*** Dataset ***

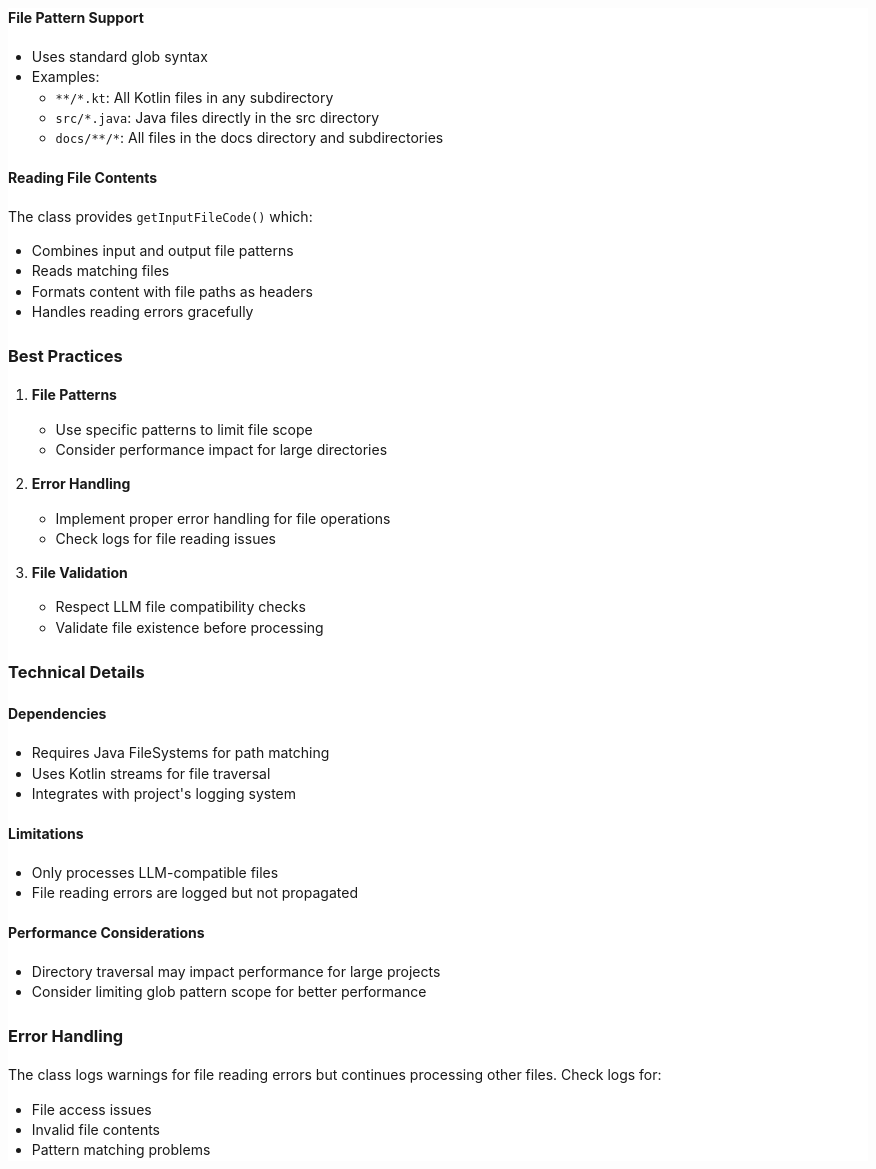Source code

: 
#### File Pattern Support
- Uses standard glob syntax
- Examples:
  - `**/*.kt`: All Kotlin files in any subdirectory
  - `src/*.java`: Java files directly in the src directory
  - `docs/**/*`: All files in the docs directory and subdirectories


#### Reading File Contents
The class provides `getInputFileCode()` which:
- Combines input and output file patterns
- Reads matching files
- Formats content with file paths as headers
- Handles reading errors gracefully


### Best Practices

1. **File Patterns**
   - Use specific patterns to limit file scope
   - Consider performance impact for large directories

2. **Error Handling**
   - Implement proper error handling for file operations
   - Check logs for file reading issues

3. **File Validation**
   - Respect LLM file compatibility checks
   - Validate file existence before processing


### Technical Details


#### Dependencies
- Requires Java FileSystems for path matching
- Uses Kotlin streams for file traversal
- Integrates with project's logging system


#### Limitations
- Only processes LLM-compatible files
- File reading errors are logged but not propagated


#### Performance Considerations
- Directory traversal may impact performance for large projects
- Consider limiting glob pattern scope for better performance


### Error Handling
The class logs warnings for file reading errors but continues processing other files. Check logs for:
- File access issues
- Invalid file contents
- Pattern matching problems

*** End of Dataset ***

* Work task *
Exact copies of all the entries, without any pictures, are what the answer must contain.

* Exercise answer *
Source code

: 
#### File Pattern Support
- Uses standard glob syntax
- Examples:
  - `**/*.kt`: All Kotlin files in any subdirectory
  - `src/*.java`: Java files directly in the src directory
  - `docs/**/*`: All files in the docs directory and subdirectories


#### Reading File Contents
The class provides `getInputFileCode()` which:
- Combines input and output file patterns
- Reads matching files
- Formats content with file paths as headers
- Handles reading errors gracefully


### Best Practices

1. **File Patterns**
   - Use specific patterns to limit file scope
   - Consider performance impact for large directories

2. **Error Handling**
   - Implement proper error handling for file operations
   - Check logs for file reading issues

3. **File Validation**
   - Respect LLM file compatibility checks
   - Validate file existence before processing


### Technical Details


#### Dependencies
- Requires Java FileSystems for path matching
- Uses Kotlin streams for file traversal
- Integrates with project's logging system


#### Limitations
- Only processes LLM-compatible files
- File reading errors are logged but not propagated


#### Performance Considerations
- Directory traversal may impact performance for large projects
- Consider limiting glob pattern scope for better performance


### Error Handling
The class logs warnings for file reading errors but continues processing other files. Check logs for:
- File access issues
- Invalid file contents
- Pattern matching problems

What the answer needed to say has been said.